• Required action: Would you return, word for word, the lines of the data below from the line with "34: (636, 201)" through the line with "48: (691, 425)", and no others?

# # # # #

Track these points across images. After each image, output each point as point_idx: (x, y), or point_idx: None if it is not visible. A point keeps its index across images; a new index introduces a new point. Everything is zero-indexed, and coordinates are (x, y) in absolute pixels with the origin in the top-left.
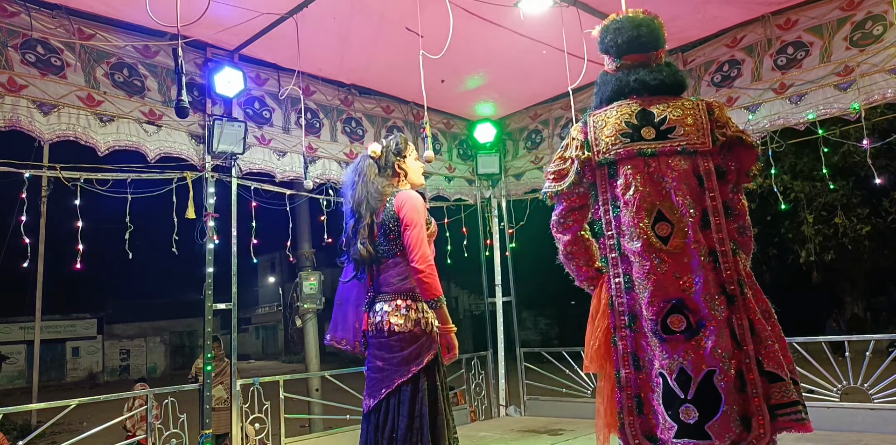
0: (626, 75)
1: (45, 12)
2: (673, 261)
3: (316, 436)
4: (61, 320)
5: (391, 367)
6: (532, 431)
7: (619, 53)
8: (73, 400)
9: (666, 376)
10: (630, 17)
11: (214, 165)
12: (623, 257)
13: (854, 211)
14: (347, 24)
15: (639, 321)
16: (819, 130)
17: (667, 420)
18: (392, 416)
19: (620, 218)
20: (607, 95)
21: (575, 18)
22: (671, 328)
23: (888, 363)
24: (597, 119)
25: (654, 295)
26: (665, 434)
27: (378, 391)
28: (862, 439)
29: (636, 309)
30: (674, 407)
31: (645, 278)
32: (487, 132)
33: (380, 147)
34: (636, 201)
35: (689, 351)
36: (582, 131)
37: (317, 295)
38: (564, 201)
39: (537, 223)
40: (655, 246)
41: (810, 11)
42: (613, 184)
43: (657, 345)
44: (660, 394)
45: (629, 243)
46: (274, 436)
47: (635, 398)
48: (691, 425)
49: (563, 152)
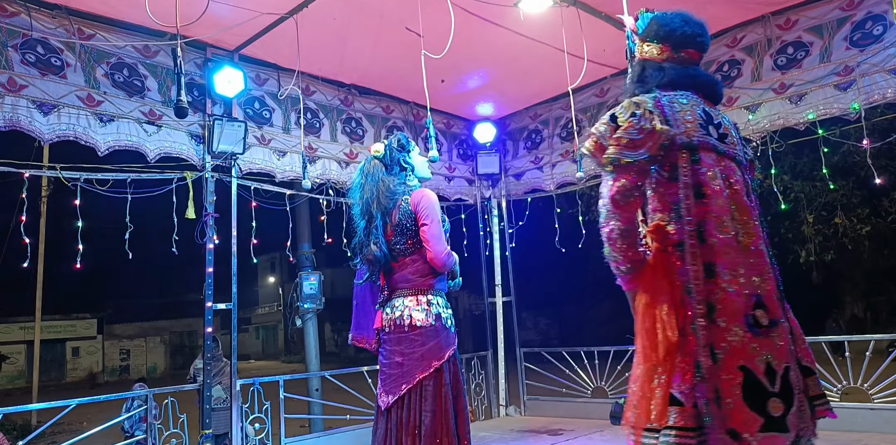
0: (684, 68)
1: (45, 12)
2: (749, 258)
3: (316, 436)
4: (61, 320)
5: (411, 362)
6: (532, 431)
7: (681, 44)
8: (73, 400)
9: (750, 369)
10: (689, 13)
11: (214, 165)
12: (705, 246)
13: (854, 211)
14: (347, 24)
15: (716, 312)
16: (819, 130)
17: (749, 414)
18: (414, 412)
19: (707, 206)
20: (665, 81)
21: (575, 18)
22: (760, 322)
23: (888, 363)
24: (671, 100)
25: (743, 288)
26: (745, 427)
27: (397, 386)
28: (862, 439)
29: (714, 300)
30: (760, 401)
31: (732, 270)
32: (487, 132)
33: (382, 146)
34: (720, 194)
35: (772, 346)
36: (657, 105)
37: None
38: (632, 174)
39: (537, 223)
40: (738, 240)
41: (810, 11)
42: (697, 170)
43: (747, 338)
44: (739, 387)
45: (716, 233)
46: (274, 436)
47: (715, 390)
48: (777, 418)
49: (638, 123)
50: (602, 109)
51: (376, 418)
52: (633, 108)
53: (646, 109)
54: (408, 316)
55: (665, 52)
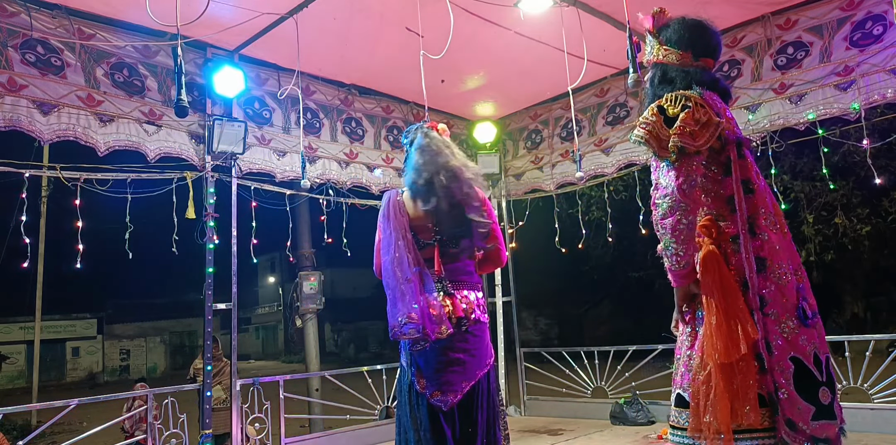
0: (706, 74)
1: (45, 12)
2: (790, 251)
3: (316, 436)
4: (61, 320)
5: (472, 359)
6: (532, 431)
7: (703, 53)
8: (73, 400)
9: (802, 360)
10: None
11: (214, 165)
12: (756, 239)
13: (854, 211)
14: (347, 24)
15: (767, 304)
16: (819, 130)
17: (801, 403)
18: (471, 412)
19: (755, 200)
20: (685, 84)
21: (575, 18)
22: (807, 314)
23: (888, 363)
24: (711, 97)
25: (790, 280)
26: (800, 416)
27: (459, 385)
28: (862, 439)
29: (766, 293)
30: (812, 390)
31: (778, 263)
32: (487, 132)
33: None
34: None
35: (816, 336)
36: (705, 102)
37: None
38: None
39: (537, 223)
40: (781, 234)
41: (810, 11)
42: (744, 165)
43: (797, 329)
44: (791, 378)
45: (765, 227)
46: (274, 436)
47: (775, 382)
48: (826, 406)
49: (693, 115)
50: (602, 109)
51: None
52: (683, 100)
53: (696, 103)
54: (472, 311)
55: (685, 58)
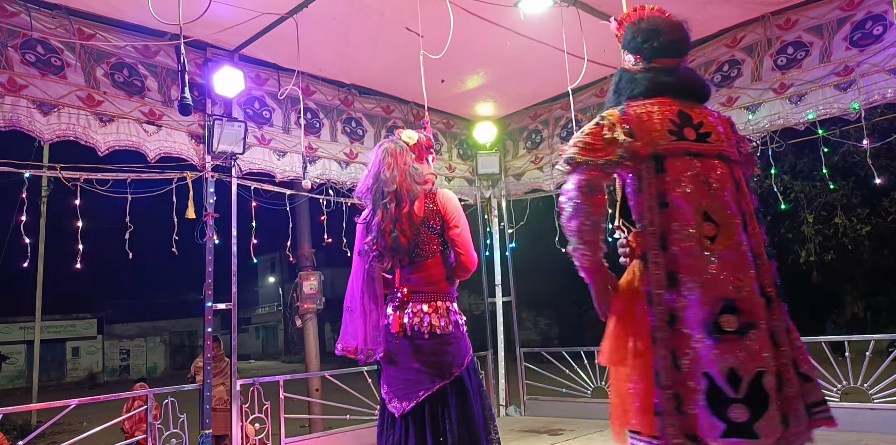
0: (656, 76)
1: (45, 12)
2: (721, 262)
3: (316, 436)
4: (61, 320)
5: (430, 369)
6: (532, 431)
7: (652, 56)
8: (73, 400)
9: (713, 376)
10: (663, 18)
11: (214, 165)
12: (667, 255)
13: (854, 211)
14: (347, 24)
15: (679, 320)
16: (819, 130)
17: (712, 419)
18: (436, 421)
19: (669, 214)
20: (637, 92)
21: (575, 18)
22: (723, 328)
23: (888, 363)
24: (638, 111)
25: (706, 295)
26: (708, 433)
27: (414, 392)
28: (862, 439)
29: (677, 308)
30: (722, 407)
31: (695, 277)
32: (487, 132)
33: (416, 134)
34: (686, 200)
35: (740, 351)
36: (622, 119)
37: (317, 295)
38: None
39: (537, 223)
40: (705, 245)
41: (810, 11)
42: (661, 179)
43: (708, 345)
44: (703, 394)
45: (678, 241)
46: (274, 436)
47: (674, 397)
48: (741, 424)
49: (601, 132)
50: (602, 108)
51: (384, 425)
52: (599, 120)
53: (611, 123)
54: (427, 323)
55: (640, 62)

# # # # #

• Solution for this task:
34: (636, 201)
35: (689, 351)
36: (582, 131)
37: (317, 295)
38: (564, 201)
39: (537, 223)
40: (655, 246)
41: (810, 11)
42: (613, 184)
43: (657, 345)
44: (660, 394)
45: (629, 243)
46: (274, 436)
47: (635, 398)
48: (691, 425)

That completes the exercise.